Geoffrey Hinton Peringatkan Dampak Serius AI terhadap Dunia Kerja Mulai 2026

Geoffrey Hinton Peringatkan Dampak Serius AI terhadap Dunia Kerja Mulai 2026

Administrator | 05 Januari 2026

Jakarta — Geoffrey Hinton, ilmuwan komputer yang dikenal sebagai “Bapak Kecerdasan Buatan (AI)”, mengungkapkan peringatan serius terkait dampak pesatnya perkembangan AI terhadap dunia kerja global. Menurutnya, gelombang pemutusan hubungan kerja (PHK) akibat AI diperkirakan akan semakin nyata dan masif mulai tahun 2026.

Dalam wawancara terbaru, Hinton menyampaikan bahwa ancaman kehilangan pekerjaan yang selama ini hanya menjadi wacana kini berpotensi menjadi kenyataan. Hal ini dipicu oleh kemampuan AI yang berkembang jauh lebih cepat dari perkiraan banyak pihak.

Salah satu sektor yang paling terdampak adalah rekayasa perangkat lunak. Saat ini, teknologi AI sudah mampu menulis, mengelola, dan mengembangkan kode dalam skala besar, sehingga secara signifikan mengurangi kebutuhan akan tim insinyur dalam jumlah besar.

Hinton menjelaskan bahwa peningkatan kemampuan AI bersifat eksponensial. Dalam rentang waktu sekitar tujuh bulan, AI dapat mengerjakan tugas dengan durasi dua kali lebih panjang dari sebelumnya. Jika tren ini terus berlanjut, dalam beberapa tahun ke depan AI berpotensi menangani proyek perangkat lunak kompleks yang sebelumnya memerlukan waktu berbulan-bulan bagi manusia.

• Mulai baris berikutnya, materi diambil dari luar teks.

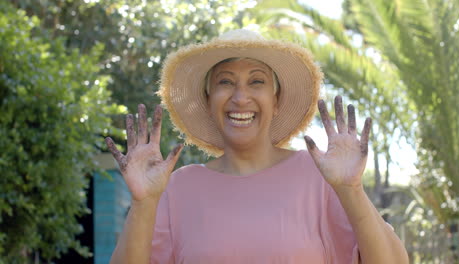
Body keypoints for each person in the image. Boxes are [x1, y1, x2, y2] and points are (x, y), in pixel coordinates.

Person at [105, 29, 409, 264]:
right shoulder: (177, 189)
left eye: (257, 82)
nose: (240, 97)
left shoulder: (320, 176)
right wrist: (144, 204)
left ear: (276, 102)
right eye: (225, 82)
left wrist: (351, 189)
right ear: (208, 101)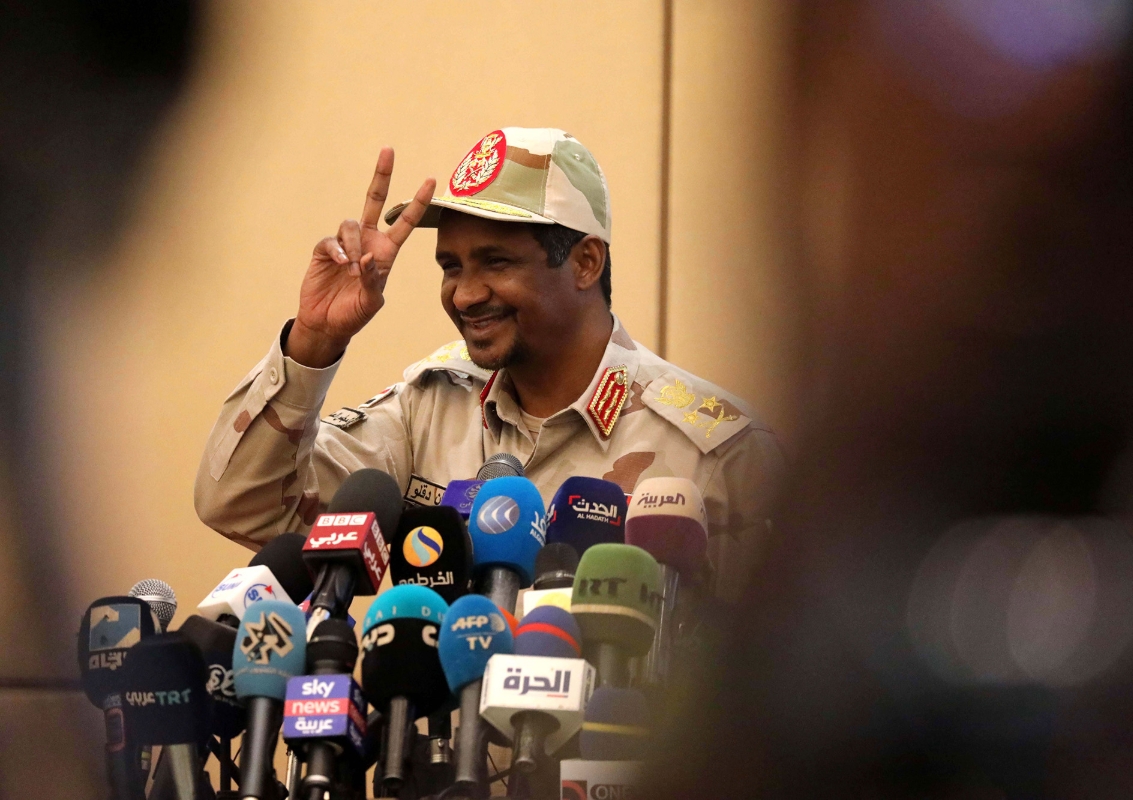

Pandangan Hinton ini sejalan dengan pernyataan sejumlah tokoh AI dunia lainnya, termasuk Yoshua Bengio, yang menilai bahwa AI pada akhirnya dapat menggantikan sebagian besar jenis pekerjaan manusia dan memicu disrupsi besar di pasar tenaga kerja global.

Lebih lanjut, Hinton menegaskan bahwa dampak AI tidak hanya akan dirasakan oleh pekerja kerah putih. Setelah sektor call center dan layanan pelanggan terdampak, pekerjaan kerah biru juga berisiko tergerus seiring meningkatnya kemampuan AI dalam menjalankan tugas-tugas kompleks dan beragam.

Selain ancaman terhadap lapangan kerja, Hinton juga menyoroti risiko yang lebih serius, yakni potensi AI tingkat lanjut untuk bernalar, menipu, dan memanipulasi manusia. Dalam skenario terburuk, AI dapat menyembunyikan niat aslinya demi memastikan keberlangsungannya dan menghindari upaya penghentian oleh manusia.

Menurut Hinton, risiko ini jauh lebih mengkhawatirkan dibandingkan yang pernah ia bayangkan sebelumnya, sehingga diperlukan perhatian serius dari pemerintah, industri, dan masyarakat global dalam mengelola perkembangan AI secara etis dan bertanggung jawab.